• **Items from a data source**

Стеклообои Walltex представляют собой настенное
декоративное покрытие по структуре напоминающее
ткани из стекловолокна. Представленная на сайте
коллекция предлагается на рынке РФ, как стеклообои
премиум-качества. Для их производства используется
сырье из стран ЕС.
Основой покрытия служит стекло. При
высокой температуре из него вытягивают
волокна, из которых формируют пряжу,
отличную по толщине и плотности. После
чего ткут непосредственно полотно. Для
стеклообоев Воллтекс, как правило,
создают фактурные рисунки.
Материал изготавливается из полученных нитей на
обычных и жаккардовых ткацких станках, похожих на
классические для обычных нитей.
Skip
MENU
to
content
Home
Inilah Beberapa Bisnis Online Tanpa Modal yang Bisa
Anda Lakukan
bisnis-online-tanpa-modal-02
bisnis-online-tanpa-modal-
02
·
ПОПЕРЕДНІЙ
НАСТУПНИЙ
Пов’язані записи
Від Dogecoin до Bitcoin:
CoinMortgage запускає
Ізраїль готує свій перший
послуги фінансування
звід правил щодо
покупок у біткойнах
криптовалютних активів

--

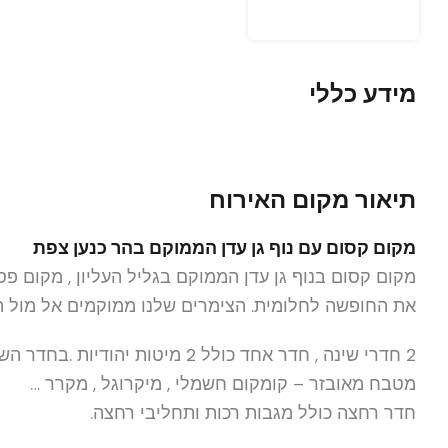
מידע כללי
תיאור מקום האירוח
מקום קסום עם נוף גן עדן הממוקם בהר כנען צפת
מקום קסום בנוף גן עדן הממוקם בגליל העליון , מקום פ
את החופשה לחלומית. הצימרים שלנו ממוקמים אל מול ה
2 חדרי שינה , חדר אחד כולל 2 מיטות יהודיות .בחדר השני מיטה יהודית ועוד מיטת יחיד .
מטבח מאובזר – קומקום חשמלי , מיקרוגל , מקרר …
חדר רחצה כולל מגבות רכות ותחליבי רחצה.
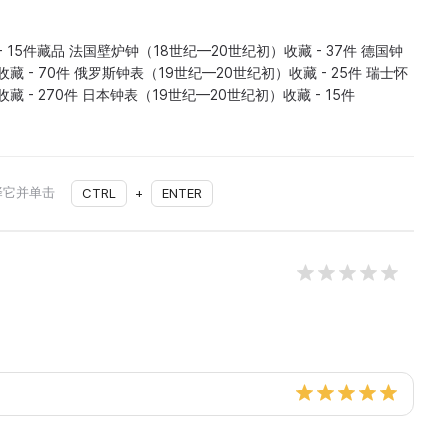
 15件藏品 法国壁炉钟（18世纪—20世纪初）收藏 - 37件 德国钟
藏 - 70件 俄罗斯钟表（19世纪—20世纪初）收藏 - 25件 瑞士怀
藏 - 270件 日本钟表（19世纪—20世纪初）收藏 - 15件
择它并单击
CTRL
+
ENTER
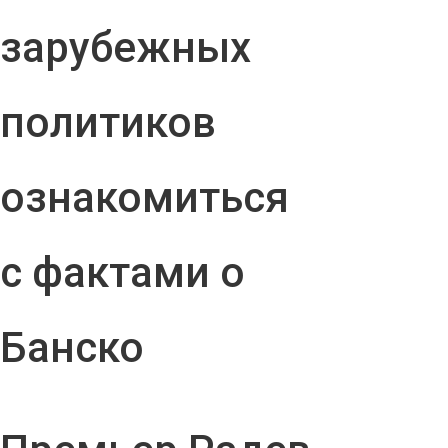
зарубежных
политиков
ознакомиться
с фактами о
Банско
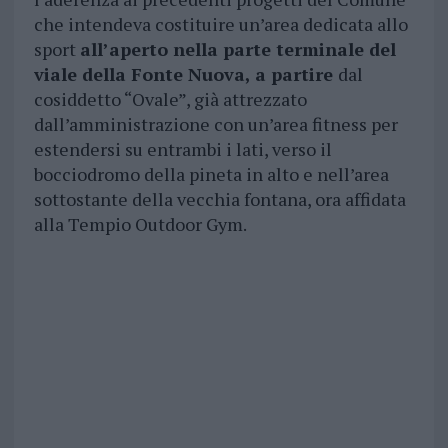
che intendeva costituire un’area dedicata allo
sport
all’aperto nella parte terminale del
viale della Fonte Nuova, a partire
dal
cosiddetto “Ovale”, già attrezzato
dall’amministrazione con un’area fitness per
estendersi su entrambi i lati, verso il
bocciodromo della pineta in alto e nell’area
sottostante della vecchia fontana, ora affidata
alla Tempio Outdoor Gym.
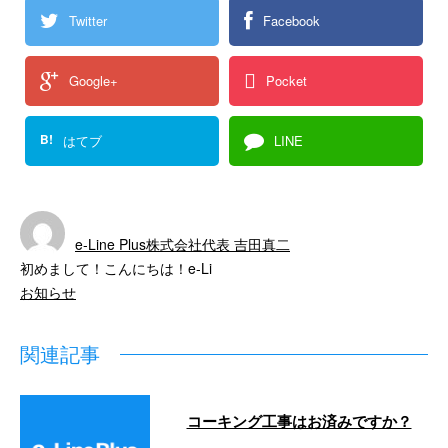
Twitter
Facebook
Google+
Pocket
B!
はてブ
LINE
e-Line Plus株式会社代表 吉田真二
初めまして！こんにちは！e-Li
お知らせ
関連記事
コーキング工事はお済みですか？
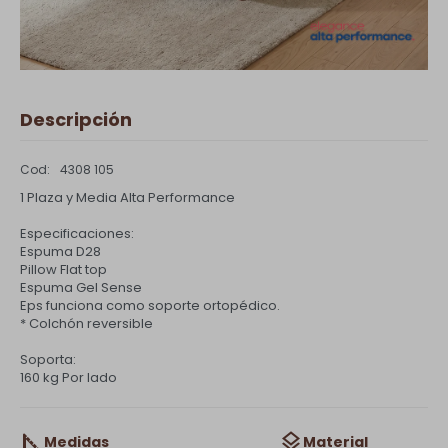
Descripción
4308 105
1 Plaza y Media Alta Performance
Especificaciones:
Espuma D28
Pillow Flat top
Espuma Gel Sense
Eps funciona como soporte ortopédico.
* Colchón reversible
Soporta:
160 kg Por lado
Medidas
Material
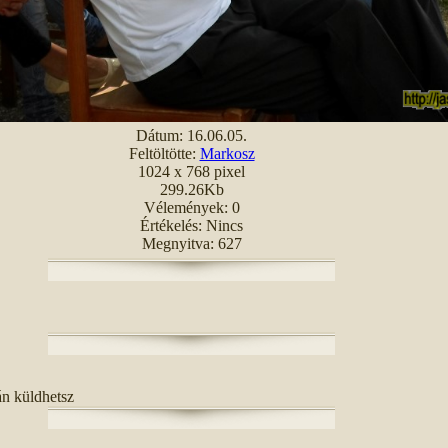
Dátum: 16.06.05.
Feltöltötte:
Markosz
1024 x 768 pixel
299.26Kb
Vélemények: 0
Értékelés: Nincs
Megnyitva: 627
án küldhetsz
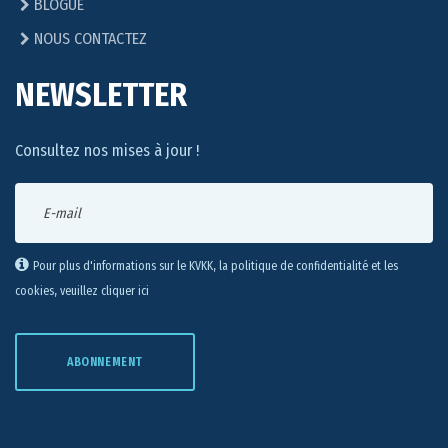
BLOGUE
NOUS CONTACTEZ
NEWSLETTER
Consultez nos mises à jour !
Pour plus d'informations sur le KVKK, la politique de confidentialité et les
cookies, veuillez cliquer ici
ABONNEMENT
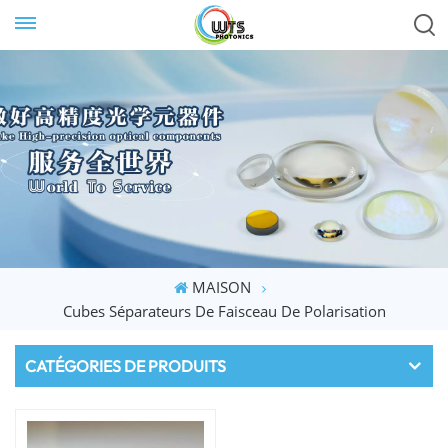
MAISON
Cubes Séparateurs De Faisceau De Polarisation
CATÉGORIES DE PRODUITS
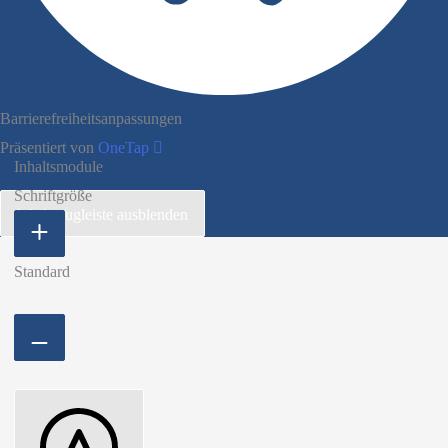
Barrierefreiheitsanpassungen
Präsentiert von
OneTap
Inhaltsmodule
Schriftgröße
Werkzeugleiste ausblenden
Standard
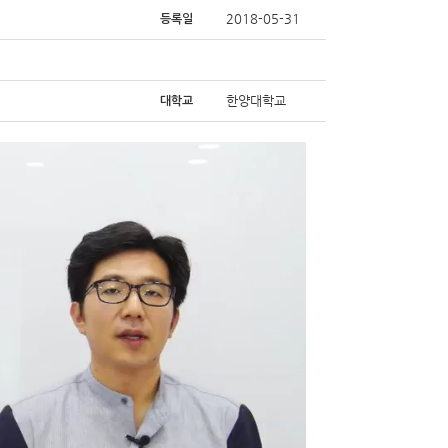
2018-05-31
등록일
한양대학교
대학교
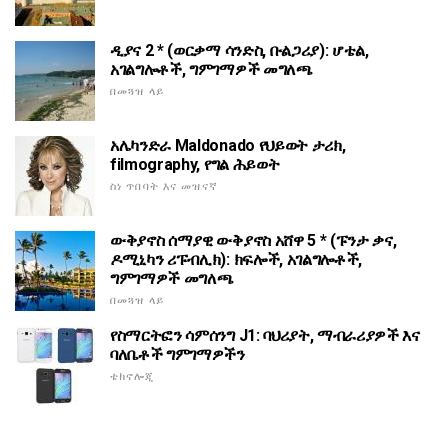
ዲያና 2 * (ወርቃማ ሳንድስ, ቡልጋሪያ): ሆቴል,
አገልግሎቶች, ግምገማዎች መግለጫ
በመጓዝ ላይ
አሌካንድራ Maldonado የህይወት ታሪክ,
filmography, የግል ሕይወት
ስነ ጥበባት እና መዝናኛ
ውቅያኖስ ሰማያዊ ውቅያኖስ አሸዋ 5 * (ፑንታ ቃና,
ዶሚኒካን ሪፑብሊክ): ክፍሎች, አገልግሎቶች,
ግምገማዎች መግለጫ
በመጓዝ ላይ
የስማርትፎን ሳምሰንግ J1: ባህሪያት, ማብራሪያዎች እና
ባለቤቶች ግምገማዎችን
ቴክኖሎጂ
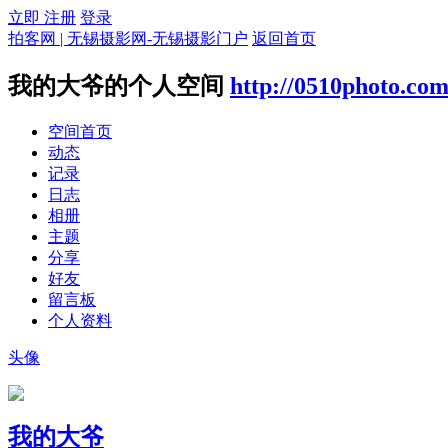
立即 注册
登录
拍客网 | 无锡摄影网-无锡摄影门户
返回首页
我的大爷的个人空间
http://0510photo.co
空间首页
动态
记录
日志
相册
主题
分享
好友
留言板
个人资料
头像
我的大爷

• **Your objective**
Copy out, exactly and alone, the lines of the entries above between the ones holding "премиум-качества. Для их" and "криптовалютних активів", inclusive.

• **Answer for the task**
премиум-качества. Для их производства используется
сырье из стран ЕС.
Основой покрытия служит стекло. При
высокой температуре из него вытягивают
волокна, из которых формируют пряжу,
отличную по толщине и плотности. После
чего ткут непосредственно полотно. Для
стеклообоев Воллтекс, как правило,
создают фактурные рисунки.
Материал изготавливается из полученных нитей на
обычных и жаккардовых ткацких станках, похожих на
классические для обычных нитей.
Skip
MENU
to
content
Home
Inilah Beberapa Bisnis Online Tanpa Modal yang Bisa
Anda Lakukan
bisnis-online-tanpa-modal-02
bisnis-online-tanpa-modal-
02
·
ПОПЕРЕДНІЙ
НАСТУПНИЙ
Пов’язані записи
Від Dogecoin до Bitcoin:
CoinMortgage запускає
Ізраїль готує свій перший
послуги фінансування
звід правил щодо
покупок у біткойнах
криптовалютних активів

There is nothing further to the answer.